◆ Set exercise
Can you render the lines from the one containing "Page size: 1241x1754." through the one containing "For every layout", inclusive, as a JSON list of strings, one per line, leaving out blank lines?

◆ Material to process
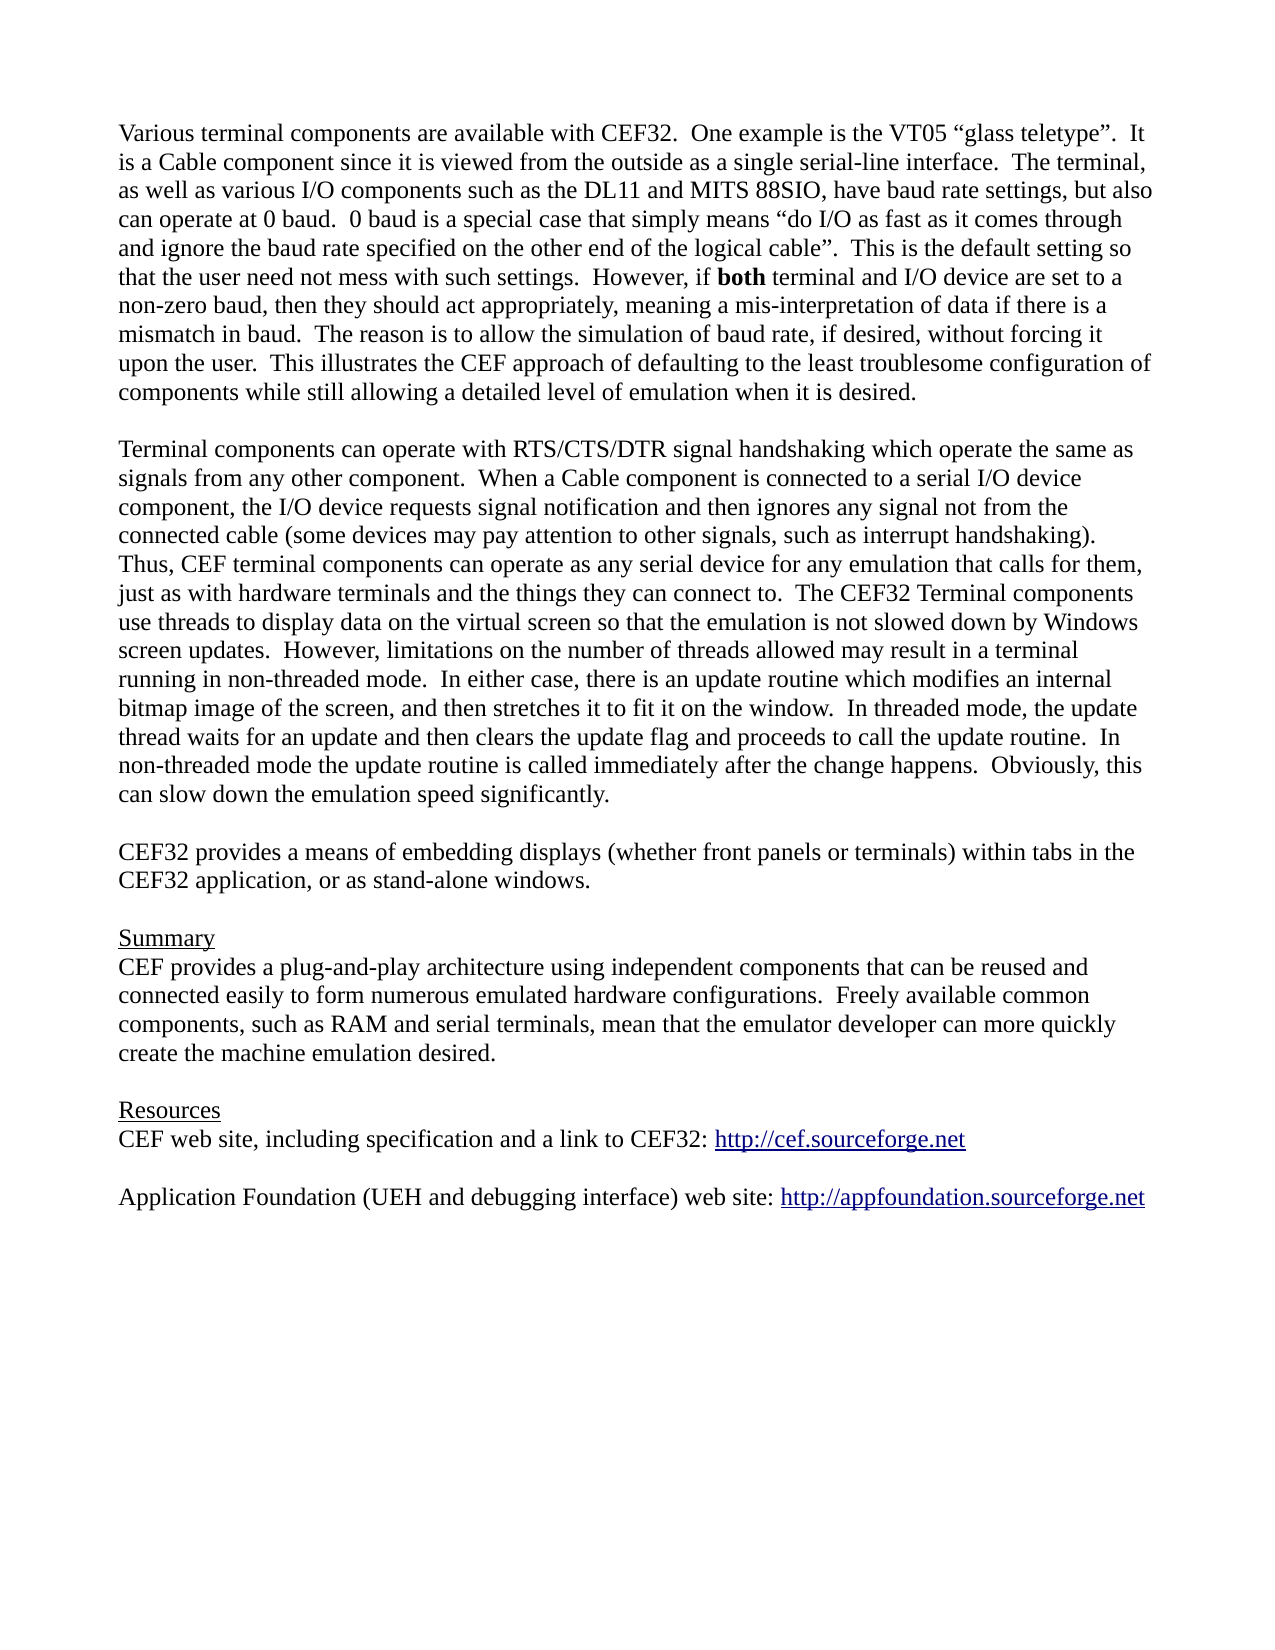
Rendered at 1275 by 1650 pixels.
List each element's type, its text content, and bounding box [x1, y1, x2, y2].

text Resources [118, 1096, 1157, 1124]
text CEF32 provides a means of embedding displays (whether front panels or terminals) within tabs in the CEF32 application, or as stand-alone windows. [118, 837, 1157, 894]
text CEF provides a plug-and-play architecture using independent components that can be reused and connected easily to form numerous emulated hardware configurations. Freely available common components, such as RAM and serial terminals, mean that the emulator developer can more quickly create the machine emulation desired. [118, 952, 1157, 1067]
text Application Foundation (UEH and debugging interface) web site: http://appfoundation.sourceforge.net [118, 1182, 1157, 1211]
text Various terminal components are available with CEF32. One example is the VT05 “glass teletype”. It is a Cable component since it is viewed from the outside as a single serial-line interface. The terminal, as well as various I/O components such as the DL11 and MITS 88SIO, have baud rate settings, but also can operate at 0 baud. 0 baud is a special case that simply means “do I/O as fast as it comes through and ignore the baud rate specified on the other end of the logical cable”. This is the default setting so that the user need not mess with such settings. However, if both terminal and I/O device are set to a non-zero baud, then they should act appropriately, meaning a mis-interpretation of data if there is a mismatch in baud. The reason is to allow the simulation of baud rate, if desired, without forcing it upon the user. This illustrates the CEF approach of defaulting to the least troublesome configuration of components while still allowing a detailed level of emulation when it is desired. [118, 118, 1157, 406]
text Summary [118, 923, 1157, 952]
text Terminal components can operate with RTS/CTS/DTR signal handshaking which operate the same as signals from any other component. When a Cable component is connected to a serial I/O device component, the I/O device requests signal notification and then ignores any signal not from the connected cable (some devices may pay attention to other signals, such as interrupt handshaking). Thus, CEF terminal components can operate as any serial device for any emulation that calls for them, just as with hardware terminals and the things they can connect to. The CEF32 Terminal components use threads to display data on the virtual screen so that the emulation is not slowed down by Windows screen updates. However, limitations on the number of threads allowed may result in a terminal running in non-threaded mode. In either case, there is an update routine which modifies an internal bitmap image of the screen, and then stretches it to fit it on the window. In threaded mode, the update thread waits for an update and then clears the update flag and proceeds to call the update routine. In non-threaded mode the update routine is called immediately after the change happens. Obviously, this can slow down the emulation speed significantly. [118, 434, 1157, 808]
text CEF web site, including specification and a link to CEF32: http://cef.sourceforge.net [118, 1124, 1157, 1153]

---

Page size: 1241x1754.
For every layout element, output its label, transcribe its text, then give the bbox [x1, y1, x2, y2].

◆ Solution to this problem
[
  "Page size: 1241x1754.",
  "For every layout element, output its label, transcribe its text, then give the bbox [x1, y1, x2, y2]."
]